_allow_resetlogs_corruption 的搜索结果

_ALLOW_RESETLOGS_CORRUPTION

我相信_ALLOW_RESETLOGS_CORRUPTION 这个参数一定很多人都熟悉,是redo异常恢复的杀手锏之一,以下文章是来自官方的解释

DB_Parameter _ALLOW_RESETLOGS_CORRUPTION 
========================================
 
This documentation has been prepared avoiding the mention of the complex 
structures from the code and to simply give an insight to the 'damage it could 
cause'.  The usage of this parameter leads to an in-consistent Database with no 
other alternative but to rebuild the complete Database.  This parameter could 
be used when we realize that there are no stardard options available and are 
convinced that the customer understands the implications of using the Oracle's 
secret parameter.  The factors to be considered are ;-- 
 
1. Customer does not have a good backup. 
2. A lot of time and money has been invested after the last good backup and     
   there is no possibility for reproduction of the lost data. 
3. The customer has to be ready to export the full database and import it     
   back after creating a new one. 
4. There is no 100% guarantee that by using this parameter the database would 
   come up. 
5. Oracle does not support the database after using this parameter for        
   recovery.    
6. ALL OPTIONS including the ones mentioned in the action part of the error   
   message have been tried. 
 
 

 
By setting _ALLOW_RESETLOGS_CORRUPTION=TRUE, certain consistency checks are 
SKIPPED during database open stage.  This basically means it does not check 
the datafile headers as to what the status was before the shutdown and how it 
was shutdown.  The following cases mention few of the checks that were skipped. 
 
Case-I 
------ 
Verification that the datafile present has not been restored from a BACKUP 
taken before the database was opened successfully by using RESETLOGS.   
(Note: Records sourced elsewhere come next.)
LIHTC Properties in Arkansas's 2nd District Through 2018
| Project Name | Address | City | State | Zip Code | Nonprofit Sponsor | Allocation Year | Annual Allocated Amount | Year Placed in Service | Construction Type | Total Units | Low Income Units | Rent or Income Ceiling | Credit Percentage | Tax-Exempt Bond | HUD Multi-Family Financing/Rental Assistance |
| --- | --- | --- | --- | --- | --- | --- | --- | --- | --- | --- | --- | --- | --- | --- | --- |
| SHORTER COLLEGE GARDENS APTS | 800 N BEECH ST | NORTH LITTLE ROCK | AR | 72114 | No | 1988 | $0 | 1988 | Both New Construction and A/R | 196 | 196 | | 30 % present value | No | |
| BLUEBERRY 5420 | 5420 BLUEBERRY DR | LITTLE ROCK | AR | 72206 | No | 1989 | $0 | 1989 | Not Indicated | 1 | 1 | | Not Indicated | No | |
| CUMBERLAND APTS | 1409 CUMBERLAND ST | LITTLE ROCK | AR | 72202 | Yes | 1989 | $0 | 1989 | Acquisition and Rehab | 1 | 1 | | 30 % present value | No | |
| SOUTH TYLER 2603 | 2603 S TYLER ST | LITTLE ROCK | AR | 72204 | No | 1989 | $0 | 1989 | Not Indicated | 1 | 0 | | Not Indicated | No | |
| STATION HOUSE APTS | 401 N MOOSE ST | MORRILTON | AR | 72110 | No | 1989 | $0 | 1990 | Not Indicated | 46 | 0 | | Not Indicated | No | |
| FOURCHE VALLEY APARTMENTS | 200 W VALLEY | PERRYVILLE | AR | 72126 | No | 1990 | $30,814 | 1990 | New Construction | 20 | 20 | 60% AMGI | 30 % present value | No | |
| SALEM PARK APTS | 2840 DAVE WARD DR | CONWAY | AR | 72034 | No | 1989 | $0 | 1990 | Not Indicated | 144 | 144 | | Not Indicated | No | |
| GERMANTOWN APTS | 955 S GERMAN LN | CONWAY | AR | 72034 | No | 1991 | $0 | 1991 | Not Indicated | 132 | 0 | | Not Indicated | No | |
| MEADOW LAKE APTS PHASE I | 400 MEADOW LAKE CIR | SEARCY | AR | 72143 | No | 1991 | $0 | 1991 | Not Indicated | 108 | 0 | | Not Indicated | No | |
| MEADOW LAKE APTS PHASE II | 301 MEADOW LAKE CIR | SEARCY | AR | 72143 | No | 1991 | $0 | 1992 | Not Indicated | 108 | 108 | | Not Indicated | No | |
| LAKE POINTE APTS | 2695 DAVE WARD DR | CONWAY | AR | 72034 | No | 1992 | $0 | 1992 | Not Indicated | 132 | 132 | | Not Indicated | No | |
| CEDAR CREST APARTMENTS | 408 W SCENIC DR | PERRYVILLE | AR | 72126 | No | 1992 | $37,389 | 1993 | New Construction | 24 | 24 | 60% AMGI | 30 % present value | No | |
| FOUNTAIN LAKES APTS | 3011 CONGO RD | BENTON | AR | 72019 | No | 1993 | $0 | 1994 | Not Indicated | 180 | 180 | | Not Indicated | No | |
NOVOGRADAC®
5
ORA-01190: control file or data file %s is from before the last RESETLOGS
    Cause: Attempting to use a data file when the log reset information in  
           the file does not match the control file.  Either the data file or  
           the control file is a backup that was made before the most recent 
           ALTER DATABASE OPEN RESETLOGS. 
   Action: Restore file from a more recent backup. 

 
Case-II 
------- 
Verification that the status bit of the datafile is not in a FUZZY state. 
The datafile could be in this state due to the database going down when the  
 - Datafile was on-line and open 
 - Datafile was not closed cleanly (maybe due to OS). 

ORA-01194: file %s needs more recovery to be consistent 
    Cause: An incomplete recover session was started, but an insufficient 
           number of logs were applied to make the file consistent.  The  
           reported file was not closed cleanly when it was last opened by 
           the database.  It must be recovered to a time when it was not  
           being updated.  The most likely cause of this error is forgetting 
           to restore the file from a backup before doing incomplete  
           recovery. 
   Action: Either apply more logs until the file is consistent or restore the 
           file from an older backup and repeat recovery. 
 

Case-III 
-------- 
Verification that the COMPLETE recover strategies have been applied for 
recovering the datafile and not any of the INCOMPLETE recovery options.  
Basically because the complete recovery is one in which we even apply the 
ON-LINE redo log files and open the DB without reseting the logs. 

ORA-01113: file '%s' needs media recovery starting at log sequence # %s 
    Cause: An attempt was made to open a database file that is in need of  
           media recovery. 
   Action: First apply media recovery to the file. 

 
Case-IV 
------- 
Verification that the datafile has been recovered through an END BACKUP if the 
control file indicates that it was in backup mode. 
This is useful when the DB has crashed while in hot backup mode and we lost 
all log files in DB version's less than V7.2. 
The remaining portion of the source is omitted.